1. Principle of Least Privilege

// Bad: expose all database access
tools: [{ name: "execute_sql", description: "Run any SQL query..." }]

// Good: expose specific, scoped operations  
tools: [
  { name: "get_user", description: "Look up a user by ID (read-only)" },
  { name: "list_orders", description: "Get orders for a customer (last 90 days)" }
]

2. Input Validation

case "get_user": {
  const userId = args.user_id as string;
  
  // Validate input
  if (!/^\d+$/.test(userId)) {
    throw new Error("Invalid user_id: must be numeric");
  }
  
  // Use parameterized queries — never interpolate user input
  const user = await db.query(
    "SELECT id, name, email FROM users WHERE id = $1",
    [parseInt(userId)]
  );
  
  return { content: [{ type: "text", text: JSON.stringify(user) }] };
}

3. Audit Logging

server.setRequestHandler(CallToolRequestSchema, async (request) => {
  const { name, arguments: args } = request.params;
  
  // Log every tool call
  await auditLog.write({
    timestamp: new Date().toISOString(),
    tool: name,
    arguments: args,
    sessionId: request.params._meta?.sessionId
  });
  
  // ... handle tool
});

Production Deployment Patterns

Remote MCP Servers (HTTP Transport)

The stdio transport works for local servers. For shared team infrastructure, use HTTP:

import { StreamableHTTPServerTransport } from "@modelcontextprotocol/sdk/server/streamableHttp.js";
import express from "express";

const app = express();
app.use(express.json());

app.post('/mcp', async (req, res) => {
  const transport = new StreamableHTTPServerTransport({
    sessionIdGenerator: () => crypto.randomUUID()
  });
  
  await server.connect(transport);
  await transport.handleRequest(req, res, req.body);
});

app.listen(3000);

Clients connect via:

{
  "mcpServers": {
    "company-tools": {
      "url": "https://mcp.internal.company.com/mcp",
      "headers": {
        "Authorization": "Bearer ${MCP_TOKEN}"
      }
    }
  }
}

Why MCP Matters for the Industry

Before MCP, every AI product had to build and maintain integrations with every service their users might want. The integration matrix (N AI tools × M data sources) was expensive and fragmented.

MCP collapses this to N + M: each AI tool implements MCP once, each data source implements MCP once, and everything works together.

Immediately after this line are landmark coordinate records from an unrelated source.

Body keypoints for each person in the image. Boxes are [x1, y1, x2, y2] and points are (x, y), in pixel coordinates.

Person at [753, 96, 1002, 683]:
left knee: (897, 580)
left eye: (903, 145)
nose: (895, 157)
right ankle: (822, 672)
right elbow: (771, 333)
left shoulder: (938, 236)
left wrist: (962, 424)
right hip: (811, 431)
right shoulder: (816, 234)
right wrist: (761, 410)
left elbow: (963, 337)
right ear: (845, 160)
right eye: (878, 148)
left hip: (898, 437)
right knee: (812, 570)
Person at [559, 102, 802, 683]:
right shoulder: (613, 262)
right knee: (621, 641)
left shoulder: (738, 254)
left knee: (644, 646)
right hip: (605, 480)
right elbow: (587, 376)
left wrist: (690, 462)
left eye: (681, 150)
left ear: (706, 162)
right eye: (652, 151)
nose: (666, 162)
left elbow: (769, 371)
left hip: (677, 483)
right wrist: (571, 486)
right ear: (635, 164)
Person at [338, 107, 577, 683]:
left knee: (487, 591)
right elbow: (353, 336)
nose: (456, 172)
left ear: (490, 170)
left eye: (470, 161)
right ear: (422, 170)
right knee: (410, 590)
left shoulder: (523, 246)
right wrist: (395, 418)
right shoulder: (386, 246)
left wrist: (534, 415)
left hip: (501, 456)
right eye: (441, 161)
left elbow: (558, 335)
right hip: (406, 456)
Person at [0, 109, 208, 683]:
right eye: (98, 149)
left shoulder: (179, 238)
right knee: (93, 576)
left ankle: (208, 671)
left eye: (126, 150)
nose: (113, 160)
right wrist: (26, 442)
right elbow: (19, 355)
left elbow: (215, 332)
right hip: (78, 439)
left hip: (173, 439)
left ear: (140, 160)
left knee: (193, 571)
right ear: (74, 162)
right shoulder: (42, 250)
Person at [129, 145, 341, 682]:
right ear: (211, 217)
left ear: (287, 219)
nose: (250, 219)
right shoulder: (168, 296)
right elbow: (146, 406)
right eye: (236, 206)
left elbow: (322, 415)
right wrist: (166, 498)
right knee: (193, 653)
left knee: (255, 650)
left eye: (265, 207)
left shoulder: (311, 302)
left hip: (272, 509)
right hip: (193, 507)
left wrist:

This is why the adoption has been remarkable:

  • OpenAI adopted MCP in their API and desktop products
  • Microsoft integrated it into Copilot and VS Code
  • Google announced MCP support in Gemini
  • JetBrains, Zed, Replit, Sourcegraph all integrated it

The bet that an open protocol would create more value than proprietary lock-in appears to have been correct.


Conclusion

MCP has become the connective tissue of AI-augmented development in 2026. If you’re building tools that AI should be able to use, implementing an MCP server is now table stakes. If you’re building AI applications, consuming MCP servers gives you instant access to a growing ecosystem of integrations.

The protocol is simple, the SDKs are mature, and the ecosystem is rich. There’s no better time to start building.